[Transcribed page contents]
══════════════════════════════

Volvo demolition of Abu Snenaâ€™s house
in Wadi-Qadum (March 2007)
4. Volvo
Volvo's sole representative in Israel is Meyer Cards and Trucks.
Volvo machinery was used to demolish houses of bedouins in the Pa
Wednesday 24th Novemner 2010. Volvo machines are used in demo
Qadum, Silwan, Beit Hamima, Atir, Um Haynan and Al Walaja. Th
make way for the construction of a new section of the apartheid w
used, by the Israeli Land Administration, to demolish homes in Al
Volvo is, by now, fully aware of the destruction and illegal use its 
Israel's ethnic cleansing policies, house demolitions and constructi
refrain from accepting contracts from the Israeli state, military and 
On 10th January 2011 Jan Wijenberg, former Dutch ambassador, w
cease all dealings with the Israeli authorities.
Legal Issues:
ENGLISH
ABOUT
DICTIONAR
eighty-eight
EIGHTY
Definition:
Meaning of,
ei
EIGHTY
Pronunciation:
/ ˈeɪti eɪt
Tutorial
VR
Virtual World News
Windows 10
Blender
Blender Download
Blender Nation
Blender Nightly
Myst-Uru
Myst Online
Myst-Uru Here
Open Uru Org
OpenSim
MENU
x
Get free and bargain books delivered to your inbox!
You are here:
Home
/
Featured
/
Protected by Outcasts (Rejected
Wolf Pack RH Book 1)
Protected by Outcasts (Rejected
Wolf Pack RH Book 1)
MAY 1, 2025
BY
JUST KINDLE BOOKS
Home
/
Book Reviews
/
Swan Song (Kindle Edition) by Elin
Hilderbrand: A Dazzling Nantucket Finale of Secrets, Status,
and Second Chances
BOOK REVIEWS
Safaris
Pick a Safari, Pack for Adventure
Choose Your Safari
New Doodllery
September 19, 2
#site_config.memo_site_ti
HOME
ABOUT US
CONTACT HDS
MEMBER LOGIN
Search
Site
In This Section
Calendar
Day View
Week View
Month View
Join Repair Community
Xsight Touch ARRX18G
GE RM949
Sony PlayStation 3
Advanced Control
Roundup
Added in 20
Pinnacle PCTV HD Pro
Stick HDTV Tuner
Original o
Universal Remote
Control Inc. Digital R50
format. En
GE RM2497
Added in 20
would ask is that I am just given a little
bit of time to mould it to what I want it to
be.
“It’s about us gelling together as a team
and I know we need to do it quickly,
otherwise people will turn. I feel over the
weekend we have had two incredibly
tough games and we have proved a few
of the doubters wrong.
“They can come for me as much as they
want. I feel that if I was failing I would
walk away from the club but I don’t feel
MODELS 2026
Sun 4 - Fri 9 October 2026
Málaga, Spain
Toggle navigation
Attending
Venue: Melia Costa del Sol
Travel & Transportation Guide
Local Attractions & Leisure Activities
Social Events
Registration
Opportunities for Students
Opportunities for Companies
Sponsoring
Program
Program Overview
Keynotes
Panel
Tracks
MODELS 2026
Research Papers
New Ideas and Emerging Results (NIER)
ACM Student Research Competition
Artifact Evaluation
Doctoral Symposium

══════════════════════════════

**Exercise**
Please retype every entry above exactly as it stands.

**Your solution**
Volvo demolition of Abu Snenaâ€™s house
in Wadi-Qadum (March 2007)
4. Volvo
Volvo's sole representative in Israel is Meyer Cards and Trucks.
Volvo machinery was used to demolish houses of bedouins in the Pa
Wednesday 24th Novemner 2010. Volvo machines are used in demo
Qadum, Silwan, Beit Hamima, Atir, Um Haynan and Al Walaja. Th
make way for the construction of a new section of the apartheid w
used, by the Israeli Land Administration, to demolish homes in Al
Volvo is, by now, fully aware of the destruction and illegal use its 
Israel's ethnic cleansing policies, house demolitions and constructi
refrain from accepting contracts from the Israeli state, military and 
On 10th January 2011 Jan Wijenberg, former Dutch ambassador, w
cease all dealings with the Israeli authorities.
Legal Issues:
ENGLISH
ABOUT
DICTIONAR
eighty-eight
EIGHTY
Definition:
Meaning of,
ei
EIGHTY
Pronunciation:
/ ˈeɪti eɪt
Tutorial
VR
Virtual World News
Windows 10
Blender
Blender Download
Blender Nation
Blender Nightly
Myst-Uru
Myst Online
Myst-Uru Here
Open Uru Org
OpenSim
MENU
x
Get free and bargain books delivered to your inbox!
You are here:
Home
/
Featured
/
Protected by Outcasts (Rejected
Wolf Pack RH Book 1)
Protected by Outcasts (Rejected
Wolf Pack RH Book 1)
MAY 1, 2025
BY
JUST KINDLE BOOKS
Home
/
Book Reviews
/
Swan Song (Kindle Edition) by Elin
Hilderbrand: A Dazzling Nantucket Finale of Secrets, Status,
and Second Chances
BOOK REVIEWS
Safaris
Pick a Safari, Pack for Adventure
Choose Your Safari
New Doodllery
September 19, 2
#site_config.memo_site_ti
HOME
ABOUT US
CONTACT HDS
MEMBER LOGIN
Search
Site
In This Section
Calendar
Day View
Week View
Month View
Join Repair Community
Xsight Touch ARRX18G
GE RM949
Sony PlayStation 3
Advanced Control
Roundup
Added in 20
Pinnacle PCTV HD Pro
Stick HDTV Tuner
Original o
Universal Remote
Control Inc. Digital R50
format. En
GE RM2497
Added in 20
would ask is that I am just given a little
bit of time to mould it to what I want it to
be.
“It’s about us gelling together as a team
and I know we need to do it quickly,
otherwise people will turn. I feel over the
weekend we have had two incredibly
tough games and we have proved a few
of the doubters wrong.
“They can come for me as much as they
want. I feel that if I was failing I would
walk away from the club but I don’t feel
MODELS 2026
Sun 4 - Fri 9 October 2026
Málaga, Spain
Toggle navigation
Attending
Venue: Melia Costa del Sol
Travel & Transportation Guide
Local Attractions & Leisure Activities
Social Events
Registration
Opportunities for Students
Opportunities for Companies
Sponsoring
Program
Program Overview
Keynotes
Panel
Tracks
MODELS 2026
Research Papers
New Ideas and Emerging Results (NIER)
ACM Student Research Competition
Artifact Evaluation
Doctoral Symposium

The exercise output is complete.